Shaun Barton, national online business operations director at Real Business Rescue, comments: “Director disqualification can be due to a range of issues, including wrongful or fraudulent trading, misappropriation of company funds, failing to keep proper business records, and failing to submit statutory accounts and returns.
“During the liquidation process, directors are placed under great scrutiny, particularly if it was initiated by a creditor attempting to recoup their money. It’s imperative, therefore, for directors to take action as soon as possible to prevent unnecessary financial loss for creditors, particularly once they know the company is insolvent.
“The route from investigation to undertakings and orders can be as unique as the business the Insolvency Service investigates. Some choose to voluntarily make a disqualification undertaking. Essentially, this means they disqualify themselves, and in doing so, court action against them ceases.

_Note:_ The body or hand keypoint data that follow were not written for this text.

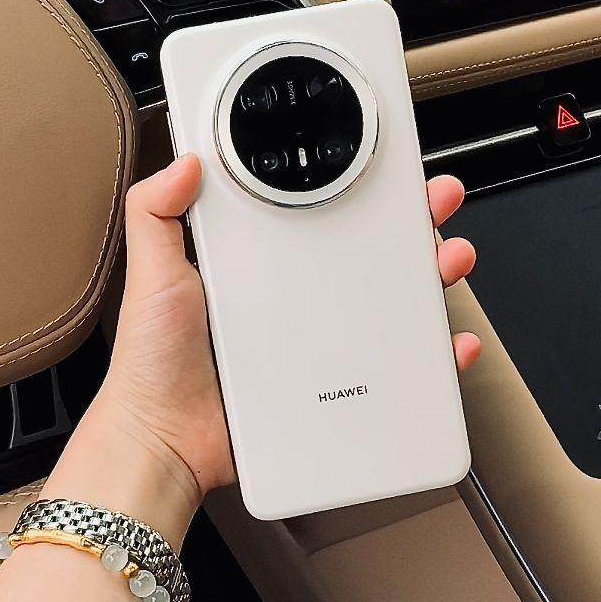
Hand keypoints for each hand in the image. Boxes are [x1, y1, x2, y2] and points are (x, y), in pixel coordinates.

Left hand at [81, 156, 479, 517]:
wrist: (164, 440)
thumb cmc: (154, 365)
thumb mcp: (153, 275)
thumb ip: (155, 212)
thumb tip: (184, 161)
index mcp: (260, 263)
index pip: (318, 212)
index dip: (356, 187)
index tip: (384, 166)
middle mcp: (295, 297)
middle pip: (369, 249)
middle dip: (413, 221)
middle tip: (433, 202)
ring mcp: (320, 342)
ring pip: (392, 302)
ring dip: (433, 278)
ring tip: (447, 262)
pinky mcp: (335, 387)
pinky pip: (394, 368)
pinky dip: (431, 355)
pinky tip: (445, 344)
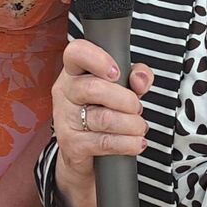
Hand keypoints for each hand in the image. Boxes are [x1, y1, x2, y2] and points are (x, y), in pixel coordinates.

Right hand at [50, 38, 152, 206]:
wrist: (83, 153)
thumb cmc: (101, 112)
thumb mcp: (120, 89)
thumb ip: (135, 77)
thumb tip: (140, 79)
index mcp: (75, 72)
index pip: (76, 52)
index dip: (98, 59)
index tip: (116, 72)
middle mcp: (65, 92)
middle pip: (94, 88)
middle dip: (126, 100)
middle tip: (136, 108)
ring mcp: (65, 119)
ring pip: (104, 118)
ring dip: (131, 124)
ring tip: (139, 127)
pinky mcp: (72, 144)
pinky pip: (105, 142)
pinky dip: (128, 143)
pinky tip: (136, 142)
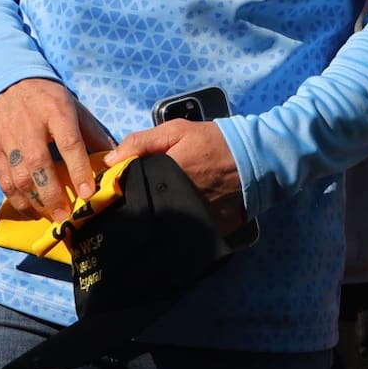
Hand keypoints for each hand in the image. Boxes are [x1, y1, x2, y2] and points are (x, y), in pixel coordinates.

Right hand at [0, 78, 115, 222]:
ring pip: (19, 177)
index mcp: (57, 112)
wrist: (6, 82)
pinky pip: (3, 179)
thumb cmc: (47, 98)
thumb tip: (114, 158)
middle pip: (41, 165)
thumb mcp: (74, 107)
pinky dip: (16, 198)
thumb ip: (92, 133)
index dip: (79, 170)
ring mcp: (8, 137)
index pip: (70, 144)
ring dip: (35, 201)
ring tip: (50, 216)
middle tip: (66, 216)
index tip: (89, 193)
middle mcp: (30, 126)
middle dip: (53, 195)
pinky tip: (29, 208)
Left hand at [105, 120, 246, 236]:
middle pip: (145, 216)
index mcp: (167, 177)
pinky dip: (179, 233)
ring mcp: (194, 221)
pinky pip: (186, 238)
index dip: (121, 196)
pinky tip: (175, 228)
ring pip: (163, 230)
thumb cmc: (215, 142)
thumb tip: (110, 160)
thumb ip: (142, 141)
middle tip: (132, 210)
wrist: (257, 158)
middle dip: (136, 213)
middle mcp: (177, 203)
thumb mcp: (178, 131)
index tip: (112, 197)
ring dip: (156, 225)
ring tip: (151, 221)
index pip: (132, 193)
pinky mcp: (210, 233)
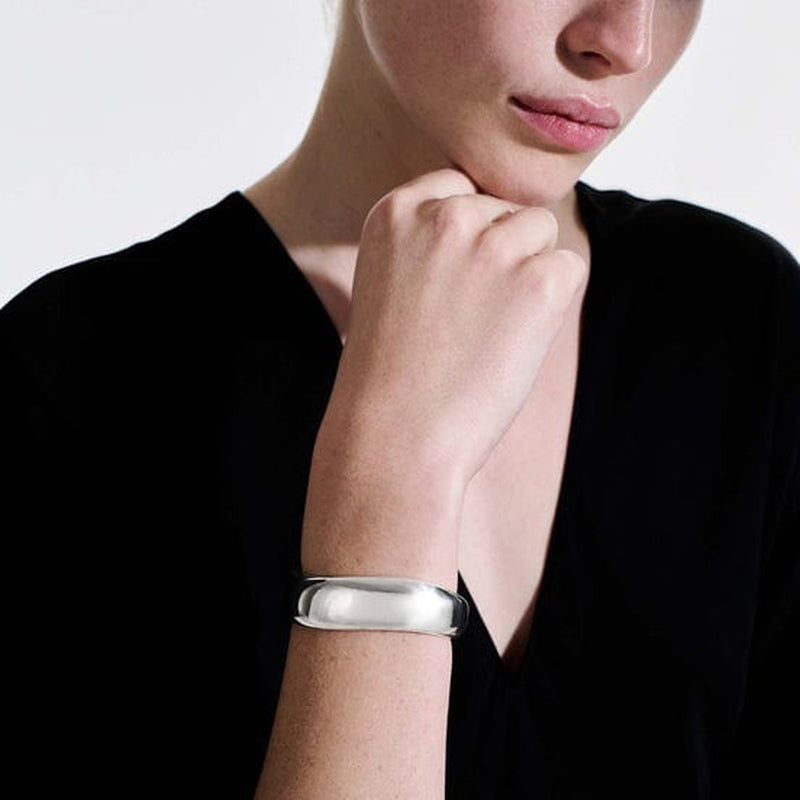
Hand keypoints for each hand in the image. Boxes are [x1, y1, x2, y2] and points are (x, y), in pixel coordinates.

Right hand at [322, 167, 587, 490]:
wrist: (394, 439)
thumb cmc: (390, 378)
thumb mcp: (389, 285)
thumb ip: (430, 244)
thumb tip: (499, 223)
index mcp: (396, 210)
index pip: (460, 191)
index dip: (468, 238)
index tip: (452, 287)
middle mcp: (445, 214)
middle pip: (505, 210)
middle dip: (499, 255)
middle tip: (467, 321)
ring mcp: (493, 245)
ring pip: (541, 232)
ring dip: (528, 274)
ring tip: (487, 333)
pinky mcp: (539, 281)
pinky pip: (569, 269)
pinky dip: (552, 306)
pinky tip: (512, 343)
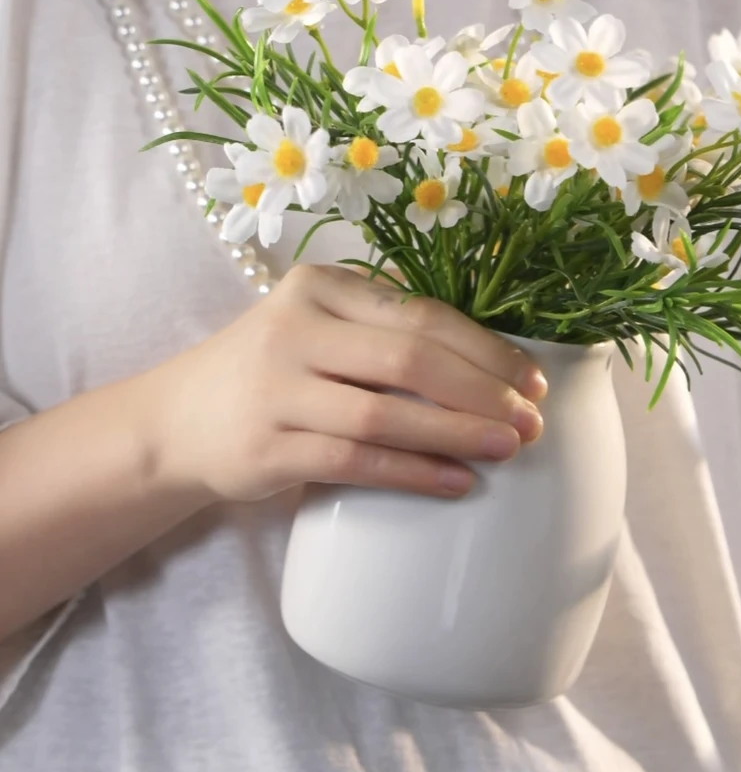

“A director’s reputation can be badly affected following disqualification, and this may impact their life in terms of future work and business opportunities. The length of the disqualification order is also key and indicative of the seriousness of wrongdoing that took place.
“If the terms of the order are breached, the director can receive a fine or be imprisoned for up to two years, so it’s essential to comply with a disqualification order or undertaking.”